# Games Day Anthology?



## Chaosveteran (Aug 29, 2010)

New update on BL website - Path of the Seer is up for preorder and apparently there will be a Games Day Anthology (limited to 3000 copies) available at UK Games Day in September


----------



## Lord of the Night (Nov 18, 2009)

Yes... there will. I WANT IT! But I can't because I can't go to Games Day. Damn everything.


Lord of the Night


----------



## Chaosveteran (Aug 29, 2010)

I wanna read the tie-in story in the eldar series by gav thorpe


----------



## Doelago (Nov 29, 2009)

Lord of the Night said:


> Yes... there will. I WANT IT! But I can't because I can't go to Games Day. Damn everything.


Dont they usually sell a small amount of them via the website?


----------



## Chaosveteran (Aug 29, 2010)

I don't know...could you get the BL chapbooks (2011, 2010) via website? I though you can only pick it up during the event?


----------



## Words_of_Truth (Sep 20, 2007)

If it was a horus heresy book I'd definitely be going.


----------



## Doelago (Nov 29, 2009)

Chaosveteran said:


> I don't know...could you get the BL chapbooks (2011, 2010) via website? I though you can only pick it up during the event?


http://www.blacklibrary.com/Exclusive-Products/Collectors-Editions/Bloodline.html


----------



## Chaosveteran (Aug 29, 2010)

So...BL started to tease about the Games Day Anthology...limited to 3000 copies and hardback!

## Your tasks
#1 Can you reproduce the Games Day Anthology thread between "# Games Day" and "(Nov 18, 2009)", inclusive, substituting "pre-order" for "preorder"?
#2 Could you resume the forum thread about the Games Day Anthology, writing on from its last post?

## Given records

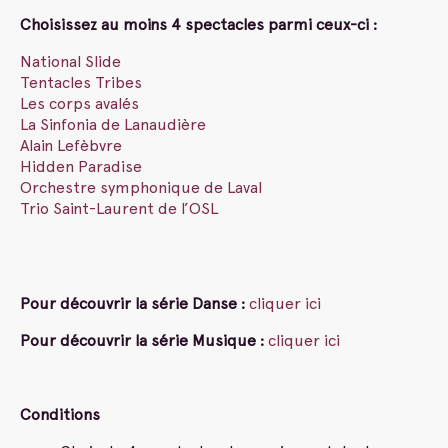
Choisissez au moins 4 spectacles parmi ceux-ci :
National Slide
Tentacles Tribes
Les corps avalés
La Sinfonia de Lanaudière
Alain Lefèbvre
Hidden Paradise
Orchestre symphonique de Laval
Trio Saint-Laurent de l’OSL
Pour découvrir la série Danse :
cliquer ici
Pour découvrir la série Musique :
cliquer ici
Conditions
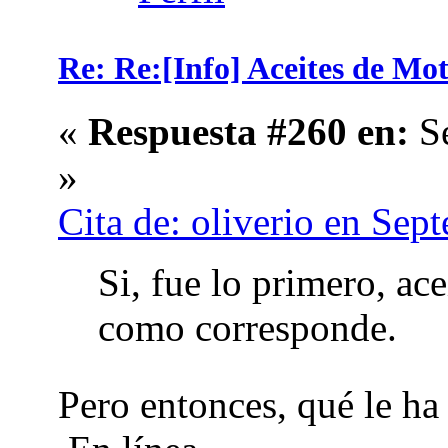
Re: Re:[Info] Aceites de Mo
«
Respuesta #260 en:
Se
»
Cita de: oliverio en Sep
Si, fue lo primero, ac
como corresponde.
Pero entonces, qué le h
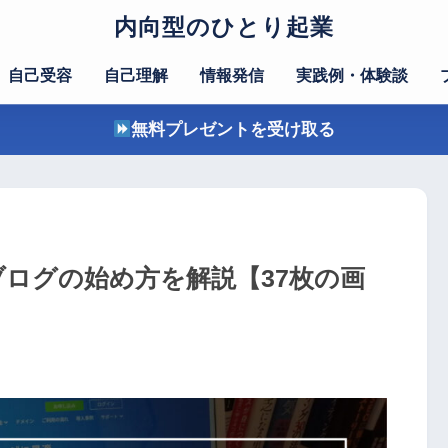
内向型のひとり起業
自己受容
自己理解
情報発信
実践例・体験談
無料プレゼントを受け取る
ブログの始め方を解説【37枚の画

## Results in order
#1
# Games Day Anthology?



## Chaosveteran (Aug 29, 2010)

New update on BL website - Path of the Seer is up for pre-order and apparently there will be a Games Day Anthology (limited to 3000 copies) available at UK Games Day in September


----------



## Lord of the Night (Nov 18, 2009)

#2
http://www.blacklibrary.com/Blog/I-am-dying-that-much-I-know.html

Question still remains...would we be able to order it online and have it delivered...or do we actually have to get it at GamesDay...??


----------



## Words_of_Truth (Sep 20, 2007)

Chaosveteran said:


> So...BL started to tease about the Games Day Anthology...limited to 3000 copies and hardback!
> 
> http://www.blacklibrary.com/Blog/I-am-dying-that-much-I-know.html
> 
> Question still remains...would we be able to order it online and have it delivered...or do we actually have to get it at GamesDay...??


Have to go to Games Day or it would be on general release not a Games Day Anthology. It's the same as when they released The Lightning Tower and Dark King solely at Games day.


----------



## TheReverend (Dec 2, 2007)

Words_of_Truth said:


> If it was a horus heresy book I'd definitely be going.


says on the web site it is... I'll be getting me one


----------



## Words_of_Truth (Sep 20, 2007)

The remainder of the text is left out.